You have your births. Your deaths. Your “hey pal, can you spare a kidney?”
But in all the test of a tried and true friendship – the real benchmark just might be “would you like to house hunt with me?”
A hunting we will go. I’ve been recruited to ride shotgun with a dear friend while she travels the tri-county area in search of the “perfect home,” so I know well of what I speak.
House hunting is among the major stress points in life. House hunting for people you love: doubly so.
On one hand, money is relative. Or more importantly, irrelevant. Seeing as how none of it’s coming out of your pocket, it’s easy to get a bit too adept at traveling outside the budgetary comfort zone.
This is how you start out looking at fairly reasonably priced homes and in no time at all are driving around neighborhoods with guard gates and automobiles in the drive that cost more than your annual income.
It is, after all, nice to see how the other half lives. (Even if your drive-by does cause them to telephone the neighborhood crime watch in horrified alarm at the idea that “your kind” might creep in.)
There is also a great deal of stress found in the fact that, presuming you actually like your friends, you must constantly struggle with your own best interests. Primarily that they do not move at all.
Home to Hooterville. It is this sense of self-preservation that causes country bumpkins like me to pronounce any region possessing of even a two-lane highway as “questionable” and lock all the car doors as if we are in grave and certain danger around those parts.
After all, can any locale boasting interstate access and multi-story “high rise” buildings really amount to much good? Can a person really thrive in a region completely devoid of an apple butter festival or, at the very least, a pork queen?

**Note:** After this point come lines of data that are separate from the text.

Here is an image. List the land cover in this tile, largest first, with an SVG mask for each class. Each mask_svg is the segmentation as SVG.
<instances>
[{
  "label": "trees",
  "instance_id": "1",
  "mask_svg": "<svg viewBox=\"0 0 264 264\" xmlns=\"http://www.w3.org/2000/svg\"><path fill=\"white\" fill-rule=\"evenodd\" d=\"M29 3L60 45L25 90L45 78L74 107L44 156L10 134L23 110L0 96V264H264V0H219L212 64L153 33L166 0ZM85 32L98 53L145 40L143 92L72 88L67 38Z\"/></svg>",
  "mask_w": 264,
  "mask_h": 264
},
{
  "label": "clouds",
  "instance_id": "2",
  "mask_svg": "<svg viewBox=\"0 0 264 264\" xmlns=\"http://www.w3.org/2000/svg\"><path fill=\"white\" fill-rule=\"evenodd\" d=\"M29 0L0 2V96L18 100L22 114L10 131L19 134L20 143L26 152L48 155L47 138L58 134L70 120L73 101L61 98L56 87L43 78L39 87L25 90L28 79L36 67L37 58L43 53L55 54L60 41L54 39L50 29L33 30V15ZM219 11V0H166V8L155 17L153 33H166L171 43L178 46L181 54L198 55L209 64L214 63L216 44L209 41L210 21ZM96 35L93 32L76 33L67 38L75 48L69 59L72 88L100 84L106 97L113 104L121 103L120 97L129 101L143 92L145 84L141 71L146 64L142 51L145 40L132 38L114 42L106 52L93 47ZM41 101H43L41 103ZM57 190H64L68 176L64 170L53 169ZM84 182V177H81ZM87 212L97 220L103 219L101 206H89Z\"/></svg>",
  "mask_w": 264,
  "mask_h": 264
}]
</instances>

Surely it’s all just smog, crime, and cussing on street corners? It’s best, we tell our friends, just to high tail it back to Hooterville where the living is easy – and the taxes are low.
So what if you have to commute an hour and a half each way?
What’s ‘best?‘ This you balance with your desire to have only the best for those you care about – even if the “best” constitutes a “4 br, 2.5 bath” 70 miles from you. It’s going to be awfully hard for you to drop in for coffee now isn’t it?
So you traipse through one house after the next, trying valiantly to find something – anything – right with homes that seem (to you) to be overpriced and possessing of the same solid flaw: None of them are located where you presently live.
A fresh eye. Your fresh eye can be both good, and bad. Good because you see the potential that may not be readily apparent to your beleaguered friend beginning to despair of ever finding a home.
“Look! That big hole in the roof, while perhaps leading to a bit of snow in the kitchen, really lets in a LOT of light!”
Bad because you have the lack of emotional investment (hey, you aren’t going to live there right?) that turns even a seemingly positive aspect of the home into a cause for alarm: “Oh, sure, it LOOKS like a beautiful, wooded lot with a lake view for a song, but my heavens the mosquitos must be the size of Cessnas out here!”
Same old. Meanwhile, all the homes start looking alike. It turns out that as a nation we are not a wildly creative people.
Our homes are essentially alike, right down to the beige carpet and sage green walls. This monotony is broken only occasionally by a blast from the past walking through homes that last saw a paint roller when Nixon was debating Kennedy.
I’m pretty sure we toured the actual home where the Brady Bunch grew up, as evidenced by the burnt orange kitchen and gold plaid family room.
Location. We’ve been up, we’ve been down, we’ve been all around – and still no new house for our friends.
House hunting is all about location, location, location. And when it comes to assisting your friends in leaving you behind, it’s hard to be helpful when your heart, despite all instructions otherwise, keeps leading them home again.